During an episode of HBO's Last Week Tonight, the late-night television host called on Bravo's Andy Cohen to cast Santos in the Real Housewives franchise due to his deceitfulness and poor behavior.

"The truth is, this man never belonged in Congress, he belongs on Bravo," Oliver stated, before laying out the multiple controversies Santos has been involved with since his run as a member of Congress.

"That kind of messiness isn't just 'friends of' behavior, it's full-on housewife," Oliver continued. "Santos was a match at giving us A-plus headlines like, 'George Santos has meltdown while holding mystery baby,' and by the way, when Santos was asked if that baby was his, his answer was, 'Not yet,' which is the single funniest possible answer."

Oliver added, "Santos clearly didn't deliver for his constituents but he delivered hard for the rest of us. And I don't want him to be in my government, and I don't want to sit next to him on an airplane, but I definitely want him in Andy Cohen's menagerie of damaged human beings. Call this man now, Cohen, and pay him what he is worth."

John Oliver attends the 73rd Primetime Emmy Awards at L.A. LIVE on September 19, 2021 in Los Angeles, California.
John Oliver attends the 73rd Primetime Emmy Awards at L.A. LIVE on September 19, 2021 in Los Angeles, California. Rich Fury/Getty Images

On Friday, the House voted 311-114 to expel Santos from Congress after he repeatedly defied calls for him to resign.
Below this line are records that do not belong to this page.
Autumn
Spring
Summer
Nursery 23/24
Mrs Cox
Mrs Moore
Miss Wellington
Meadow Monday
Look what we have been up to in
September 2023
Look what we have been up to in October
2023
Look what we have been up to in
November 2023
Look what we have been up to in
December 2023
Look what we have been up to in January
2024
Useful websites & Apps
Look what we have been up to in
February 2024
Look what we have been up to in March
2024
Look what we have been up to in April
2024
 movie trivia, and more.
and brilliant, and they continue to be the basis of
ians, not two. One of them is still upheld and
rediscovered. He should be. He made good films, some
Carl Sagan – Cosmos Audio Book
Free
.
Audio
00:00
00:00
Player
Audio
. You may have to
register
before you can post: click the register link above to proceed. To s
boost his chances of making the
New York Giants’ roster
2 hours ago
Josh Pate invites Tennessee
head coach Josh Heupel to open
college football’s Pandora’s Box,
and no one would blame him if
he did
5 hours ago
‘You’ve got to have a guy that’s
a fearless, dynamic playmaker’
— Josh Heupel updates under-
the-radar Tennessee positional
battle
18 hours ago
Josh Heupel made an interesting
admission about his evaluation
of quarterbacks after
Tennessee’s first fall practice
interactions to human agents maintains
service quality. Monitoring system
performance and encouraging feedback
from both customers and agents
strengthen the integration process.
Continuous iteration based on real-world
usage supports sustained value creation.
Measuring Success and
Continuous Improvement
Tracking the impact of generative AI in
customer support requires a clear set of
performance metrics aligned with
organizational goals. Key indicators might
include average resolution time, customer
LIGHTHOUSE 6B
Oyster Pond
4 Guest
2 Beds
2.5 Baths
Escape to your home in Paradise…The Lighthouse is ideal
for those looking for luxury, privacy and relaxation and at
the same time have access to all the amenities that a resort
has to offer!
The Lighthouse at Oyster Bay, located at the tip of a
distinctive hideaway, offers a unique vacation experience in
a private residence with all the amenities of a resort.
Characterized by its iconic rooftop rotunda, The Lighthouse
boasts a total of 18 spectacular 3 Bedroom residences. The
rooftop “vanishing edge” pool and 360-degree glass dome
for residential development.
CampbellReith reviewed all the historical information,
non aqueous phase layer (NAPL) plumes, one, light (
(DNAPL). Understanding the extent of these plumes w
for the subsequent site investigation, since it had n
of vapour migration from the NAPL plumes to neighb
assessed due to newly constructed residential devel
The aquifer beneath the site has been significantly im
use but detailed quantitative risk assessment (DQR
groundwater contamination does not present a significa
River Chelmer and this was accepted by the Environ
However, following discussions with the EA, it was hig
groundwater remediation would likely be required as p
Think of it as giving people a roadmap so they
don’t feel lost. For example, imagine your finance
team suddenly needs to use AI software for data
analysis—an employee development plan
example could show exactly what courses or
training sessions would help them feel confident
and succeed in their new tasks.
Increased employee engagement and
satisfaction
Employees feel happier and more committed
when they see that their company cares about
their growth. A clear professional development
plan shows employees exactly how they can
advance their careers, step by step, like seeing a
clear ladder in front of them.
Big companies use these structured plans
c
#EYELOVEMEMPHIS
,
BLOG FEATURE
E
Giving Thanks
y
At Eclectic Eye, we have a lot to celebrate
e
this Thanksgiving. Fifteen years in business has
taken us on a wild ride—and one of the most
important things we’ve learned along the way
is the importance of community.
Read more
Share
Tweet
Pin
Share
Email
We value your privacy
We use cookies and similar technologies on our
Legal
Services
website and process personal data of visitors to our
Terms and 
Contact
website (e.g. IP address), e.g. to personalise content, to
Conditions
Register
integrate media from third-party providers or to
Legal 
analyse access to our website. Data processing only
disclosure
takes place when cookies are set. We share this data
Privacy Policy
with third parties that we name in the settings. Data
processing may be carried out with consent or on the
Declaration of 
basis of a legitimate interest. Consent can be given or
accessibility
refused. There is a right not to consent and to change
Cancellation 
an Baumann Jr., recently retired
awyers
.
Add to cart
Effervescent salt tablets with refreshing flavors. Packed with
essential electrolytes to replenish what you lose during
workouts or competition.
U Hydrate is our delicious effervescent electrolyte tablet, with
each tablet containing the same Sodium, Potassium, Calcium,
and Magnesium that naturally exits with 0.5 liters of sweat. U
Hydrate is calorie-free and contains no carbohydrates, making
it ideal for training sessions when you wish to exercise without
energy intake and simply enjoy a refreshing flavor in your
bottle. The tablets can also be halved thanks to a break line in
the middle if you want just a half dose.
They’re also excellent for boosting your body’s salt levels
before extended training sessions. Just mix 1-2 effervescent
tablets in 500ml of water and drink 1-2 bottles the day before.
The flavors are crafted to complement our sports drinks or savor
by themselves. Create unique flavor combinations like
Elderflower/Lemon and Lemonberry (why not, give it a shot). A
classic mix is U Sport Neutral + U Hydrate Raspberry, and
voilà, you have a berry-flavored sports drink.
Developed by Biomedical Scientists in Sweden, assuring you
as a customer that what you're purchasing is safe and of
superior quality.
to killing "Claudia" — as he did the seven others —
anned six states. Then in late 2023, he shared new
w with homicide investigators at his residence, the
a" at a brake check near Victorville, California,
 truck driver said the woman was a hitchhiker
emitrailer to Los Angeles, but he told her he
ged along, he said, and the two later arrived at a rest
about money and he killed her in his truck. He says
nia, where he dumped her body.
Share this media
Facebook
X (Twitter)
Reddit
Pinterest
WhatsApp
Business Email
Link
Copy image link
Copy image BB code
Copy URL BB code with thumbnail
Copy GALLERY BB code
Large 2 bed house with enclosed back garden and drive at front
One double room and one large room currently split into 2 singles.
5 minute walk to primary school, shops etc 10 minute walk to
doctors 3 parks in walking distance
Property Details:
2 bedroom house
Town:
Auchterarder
The New York Republican is the sixth member to ever be expelled from the House and the first in two decades.

Friday's vote to expel Santos was the third attempt this Congress, but the only one to cross the two-thirds threshold needed to remove him.

This effort succeeded where the others had failed, members said, because it followed the release of a House Ethics Committee report finding "substantial evidence" that Santos "knowingly" violated congressional ethics codes, filed false or incomplete campaign reports, used campaign funds for personal purposes and engaged in fraudulent activity.

Santos, who faces 23 federal criminal charges for similar allegations, has proclaimed his innocence and complained that his colleagues sought to act as his judge, jury and executioner.